Images are to be dropped; everything else in the entries below must be copied exactly.

═════ Available data

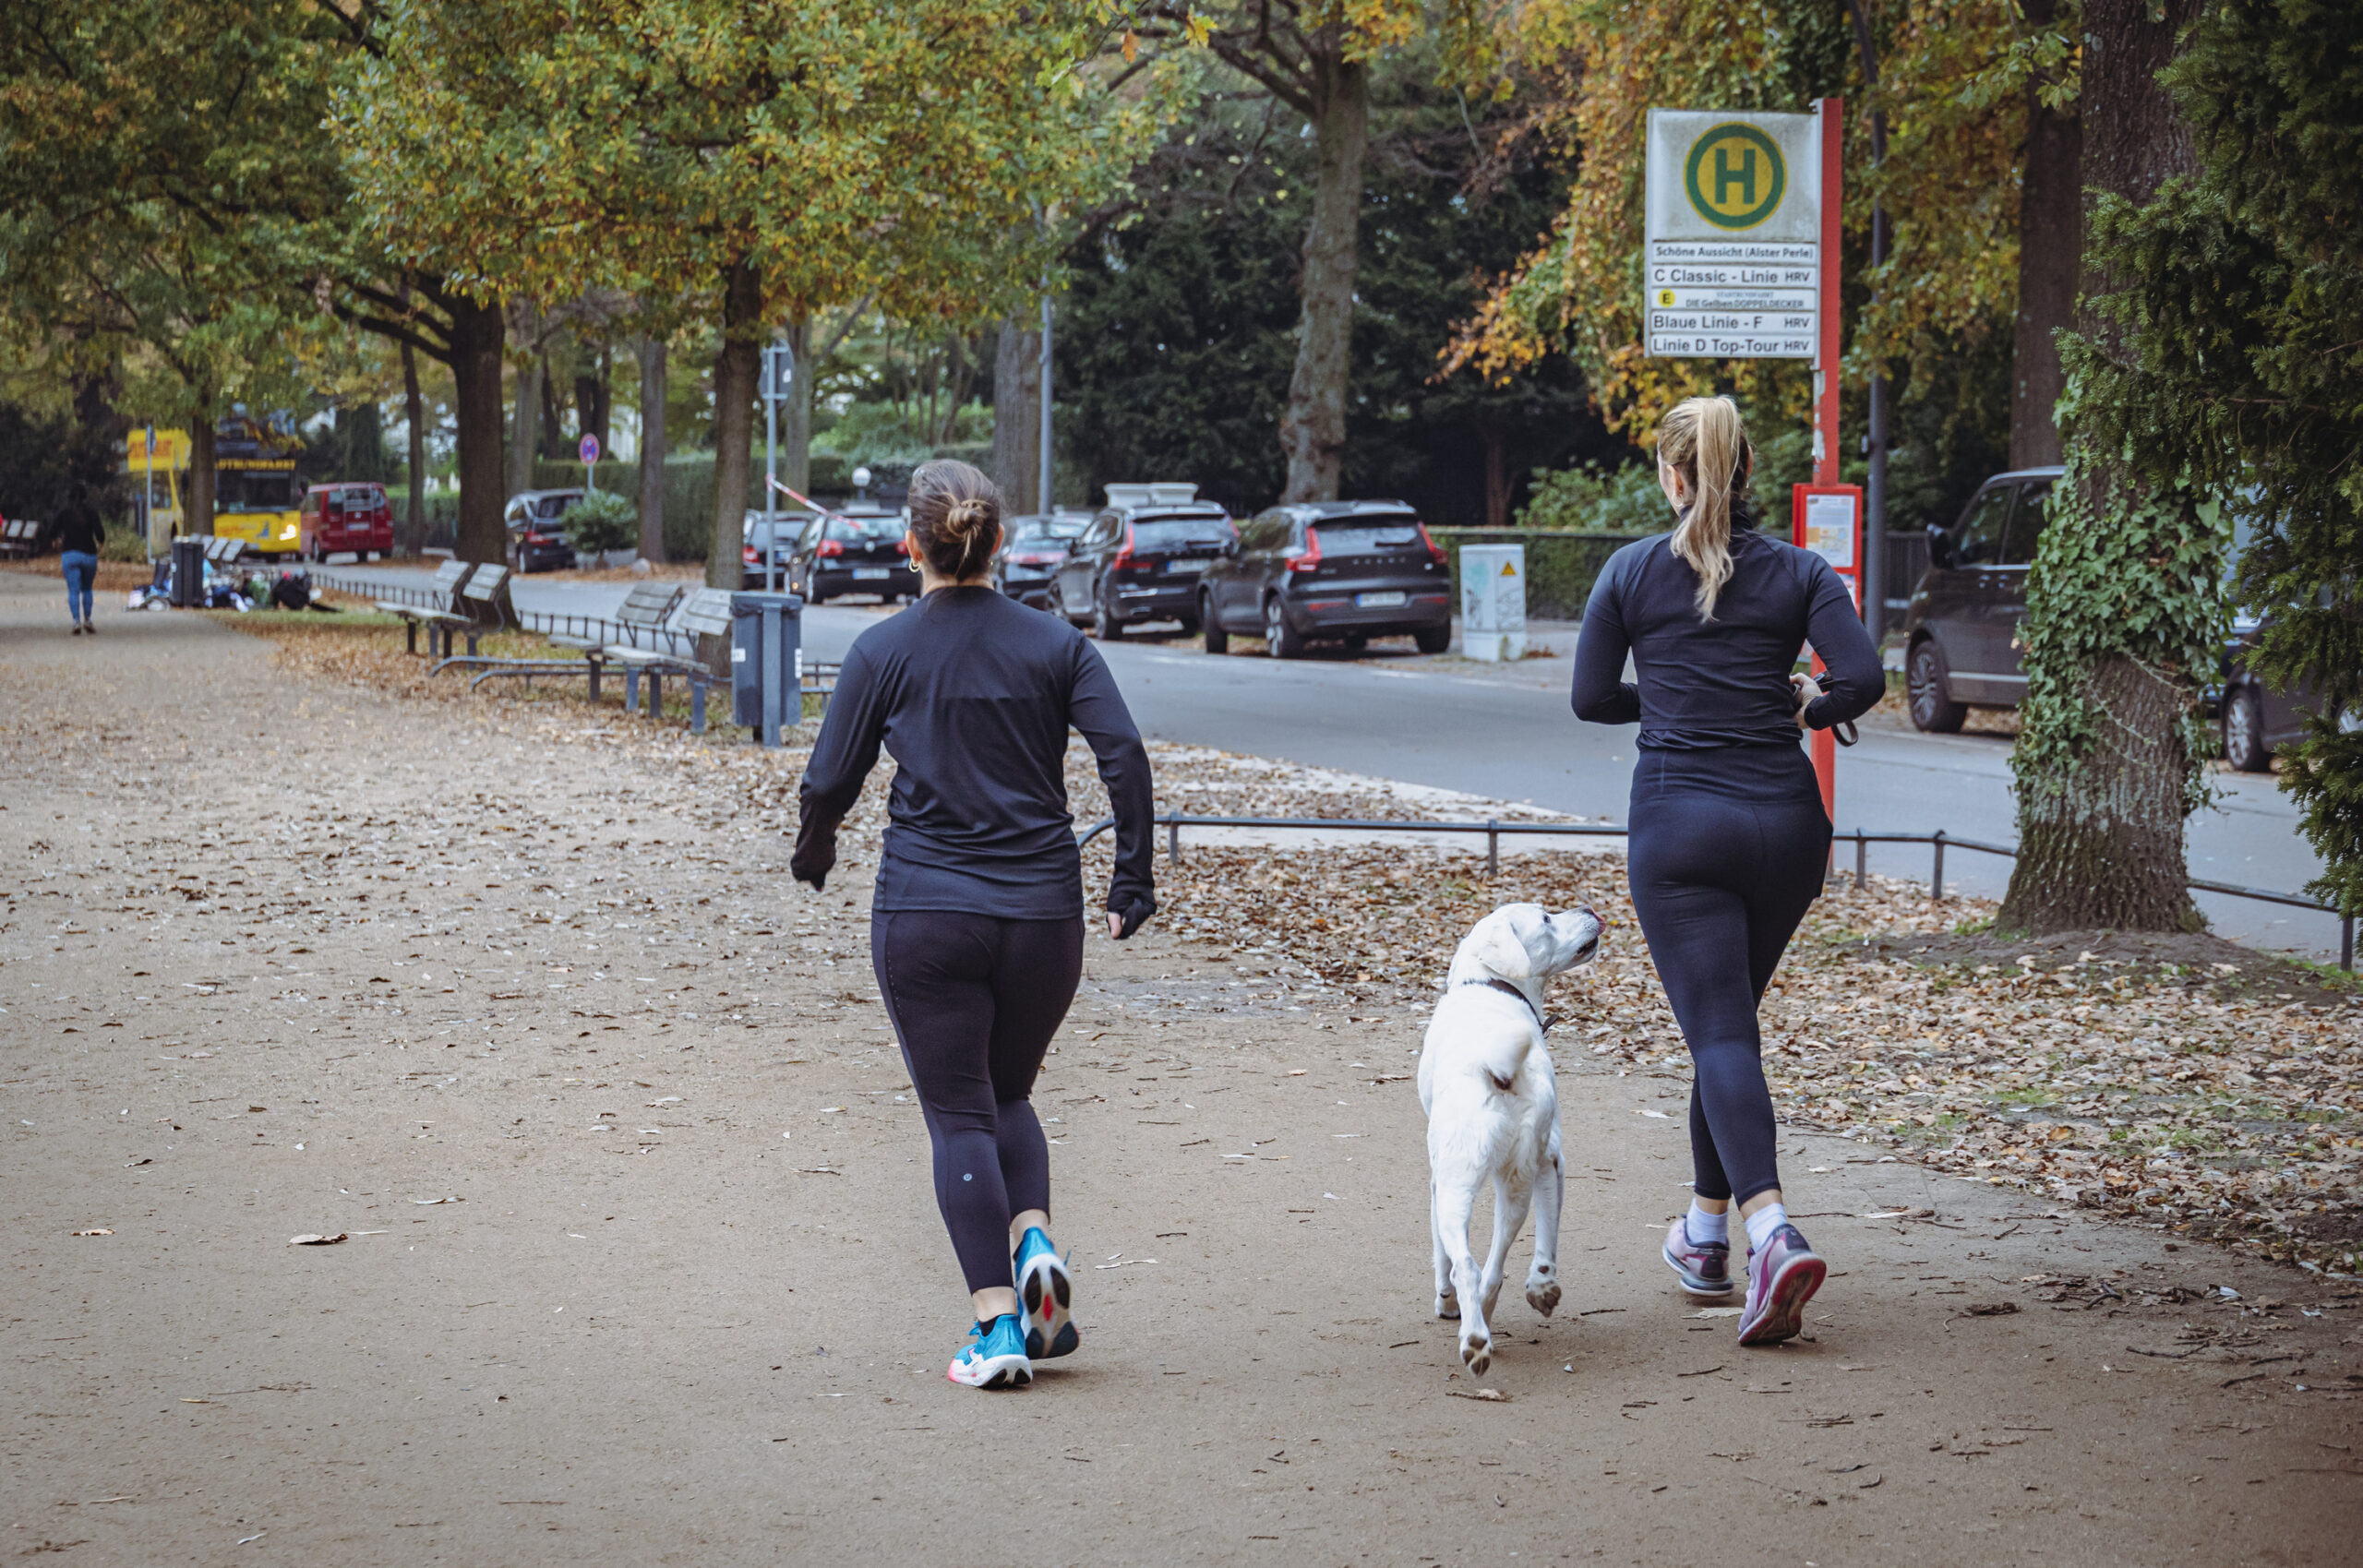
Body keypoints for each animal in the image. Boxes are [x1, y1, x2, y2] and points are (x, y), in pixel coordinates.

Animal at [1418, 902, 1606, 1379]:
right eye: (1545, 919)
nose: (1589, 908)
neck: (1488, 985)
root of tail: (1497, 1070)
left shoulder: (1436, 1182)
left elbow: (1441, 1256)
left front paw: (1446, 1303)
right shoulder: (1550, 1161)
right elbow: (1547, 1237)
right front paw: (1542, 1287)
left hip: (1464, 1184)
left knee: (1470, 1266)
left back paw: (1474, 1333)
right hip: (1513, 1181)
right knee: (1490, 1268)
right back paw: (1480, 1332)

══════════

* Solution
Body keypoints for each animal in the image. Boxes are [x1, y1, x2, y2] and points are (x, y), in pixel coordinates.

Animal at [1418, 902, 1606, 1379]:
right eye: (1545, 919)
nose: (1589, 908)
neck: (1488, 985)
root of tail: (1497, 1070)
left shoulder: (1436, 1182)
left elbow: (1441, 1256)
left front paw: (1446, 1303)
right shoulder: (1550, 1161)
right elbow: (1547, 1237)
right front paw: (1542, 1287)
left hip: (1464, 1184)
left knee: (1470, 1266)
left back paw: (1474, 1333)
right hip: (1513, 1181)
right knee: (1490, 1268)
right back paw: (1480, 1332)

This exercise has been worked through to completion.